Fundada oficialmente em 2018 e sediada no Triângulo Mineiro, a Grão Direto negociou mais de 8 milhões de toneladas de grãos em 2024, cerca de 3% da produção brasileira, segundo o cofundador Alexandre Borges.
O executivo foi o convidado desta semana do podcast MVP com Emerging Giants, iniciativa da KPMG, voltada a discutir a nova geração de empresas de alto crescimento no país.
Além de simplificar a negociação entre produtores, cooperativas e tradings, a Grão Direto também vem ampliando sua atuação em inteligência de mercado. A empresa lançou neste ano seu primeiro índice de preços da soja, desenvolvido com metodologia assegurada pela KPMG, reforçando a aposta em dados como pilar estratégico para o setor.
Para Alexandre, a transformação digital no campo já é uma realidade, e vai muito além da automação de processos. “O agro, especialmente dentro da porteira, já passou por revoluções tecnológicas com impacto muito profundo. E muita gente no mercado pode ter essa percepção de que o produtor é mais conservador, e é o contrário. Eles entendem o valor da tecnologia”, afirma.
O fundador acredita que é apenas uma questão de tempo até que o agro tenha um grande player entre as startups, como aconteceu com o Nubank, no segmento de fintechs, e iFood, nos apps de delivery, por exemplo.

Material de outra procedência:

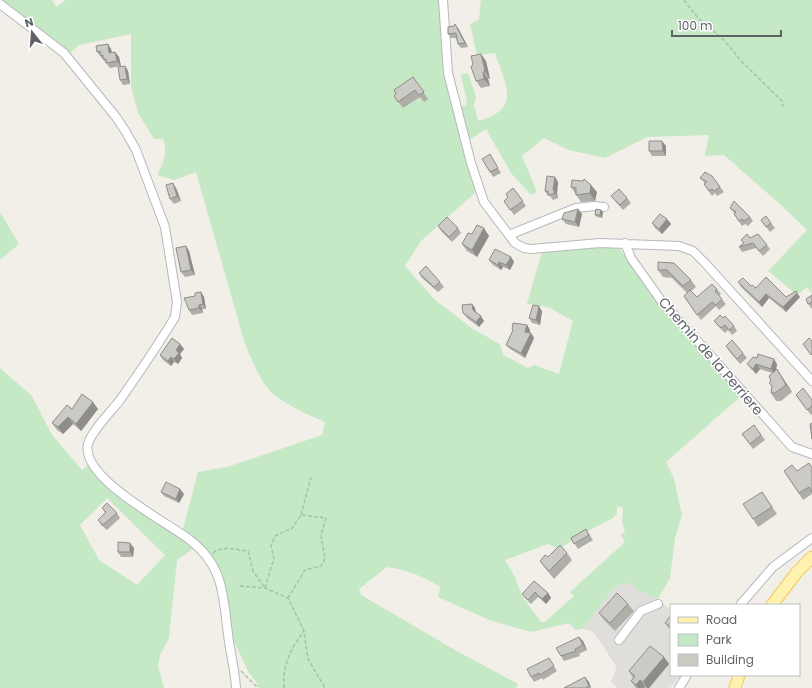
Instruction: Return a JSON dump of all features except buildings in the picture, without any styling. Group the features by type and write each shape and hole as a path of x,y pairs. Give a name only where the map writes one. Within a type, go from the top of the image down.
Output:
{"main road":[{"path":"773,604 797,572 812,557"},
{"path":"735,688 739,676"}],"street":[{"path":"443,0 448,73 471,163 484,202 509,236 519,246 531,249 600,243 625,243 679,246 693,251 812,381"},
{"path":"0,4 64,53 116,116 136,150 166,228 175,286 177,311 175,317 119,400 92,436 88,444 88,454 94,466 116,488 190,540 208,557 218,573 220,582 234,665 236,688"},
{"path":"509,236 576,208 594,206 604,207"},
{"name":"Chemin de la Perriere","path":"625,243 631,258 660,299 792,447 812,454"},
{"path":"741,604 773,567 812,538"},
{"path":"619,640 641,611 658,604"},
{"path":"679,688 686,676"}],"path":[{"path":"684,0 698,18 724,40 742,62 782,101 783,107"},
{"path":"265,588 274,558 271,546 275,536 292,528 301,515 311,477"},
{"path":"288,598 305,570 321,566 325,559 321,534 326,518 301,515"},
{"path":"208,557 218,549 229,548 248,551 253,570 265,588"},
{"path":"240,586 265,588 288,598 304,631 308,659 325,688"},
{"path":"284,688 285,664 294,644 304,631"},
{"path":"234,665 258,688"}],"shaded area":[{"path":"632,583 638,590 658,599 670,610 670,676 680,676 670,688 618,688 611,682 617,667 594,633 590,630 583,629 614,588 619,585"}],"green space":[{"path":"2,0 52,0 56,7 66,0 440,0 441,46 445,73 477,191 421,241 405,266 435,300 473,329 500,344 503,355 528,368 534,365 559,374 573,321 548,307 527,304 542,251 617,246 626,256 648,291 741,396 666,462 674,479 682,515 675,538 670,578 658,599 637,590 632,583 619,585 614,588 583,629 576,630 569,623 531,632 489,620 438,597 440,587 408,572 387,567 359,589 361,595 455,650 518,684 516,688 258,688 257,683 249,673 232,637 222,577 219,570 206,551 183,529 198,472 227,467 322,435 325,422 291,406 278,398 264,384 245,344 196,172 174,180 157,175 162,166 165,148 163,139 154,139 138,113 131,87 131,34 79,45 68,55 2,2","holes":["617,506 623,508 622,522 625,531 621,535 625,542 570,592 574,596 545,622 541,622 522,596 515,577 505,560 548,544 559,549 578,536 613,518 617,514"]},
{"path":"481,0 812,0 812,294 807,287 797,295 768,271 807,230 724,155 705,156 709,135 647,137 605,158 569,150 544,138 522,156 537,192 531,195 511,173 486,129 468,141 460,107 466,105 467,102 461,74 468,73 476,97 474,105 478,121 492,116 501,110 506,103 507,95 506,86 495,53 477,55 470,24 479,20"},
{"path":"0,212 19,244 0,260"},
{"path":"0,368 32,396 52,435 82,470 89,464 194,548 177,560 169,638 160,655 158,666 164,688 0,688","holes":["107,498 165,555 137,585 99,560 80,525"]}]}
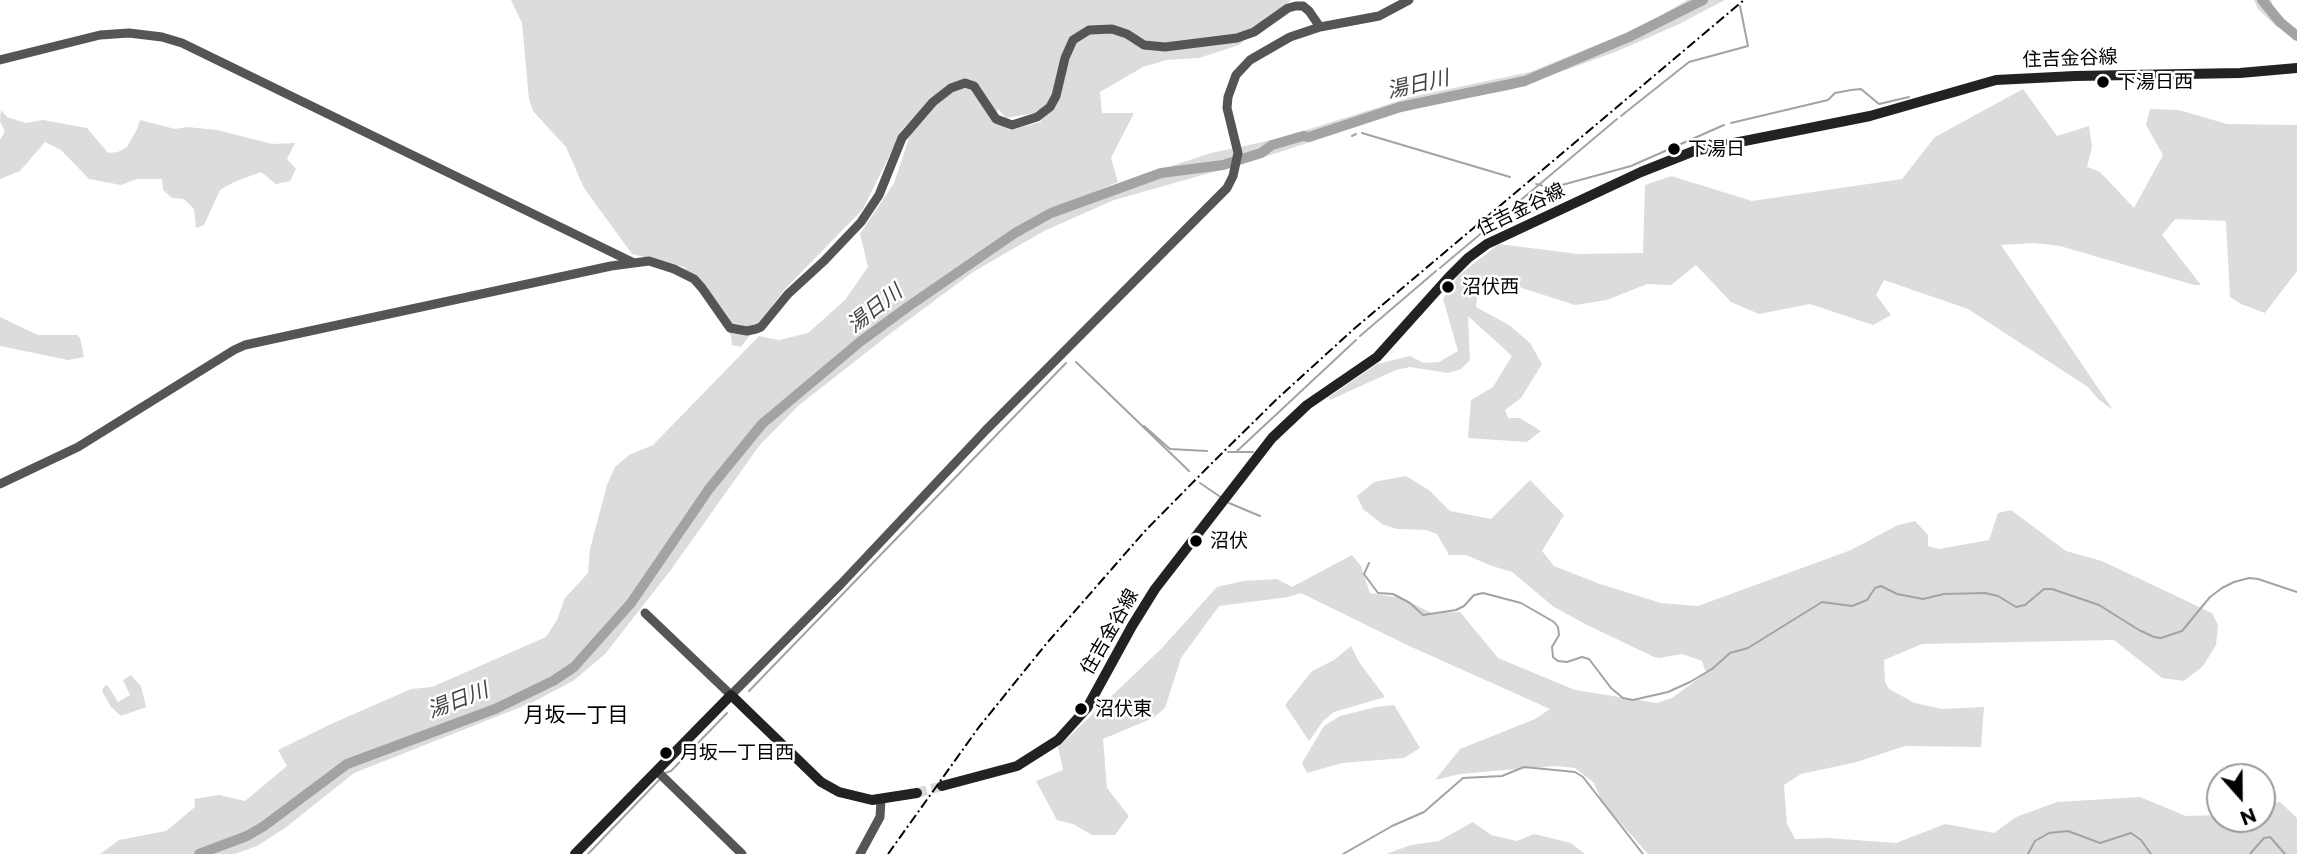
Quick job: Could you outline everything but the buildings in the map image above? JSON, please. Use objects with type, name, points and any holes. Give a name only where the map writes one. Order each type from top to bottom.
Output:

“Vai ser uma consequência natural da vocação do país, das empresas que temos no ecossistema. Claramente, se você olha para trás, o investimento em agro pensando em empresas de tecnologia veio depois. Nosso primeiro investimento veio em 2018, e era extremamente difícil fundos de venture capital investirem em agro. Enquanto que ali já tinham fintechs sendo investidas há cinco, seis anos”, pondera.
Segundo Alexandre, o agro tem as suas particularidades, mas um espaço “gigantesco” para crescer no país. Ele afirma ainda que os últimos anos selecionaram não apenas as startups, mas também os investidores que de fato entenderam o setor.
“O mercado de venture capital não está acostumado com um setor onde o Brasil é a referência. O benchmark é o Brasil, e isso causa um certo espanto. Então acho que essa fruta está amadurecendo e em breve algumas serão colhidas. Mas falta venture no nosso capital”, brinca o empreendedor.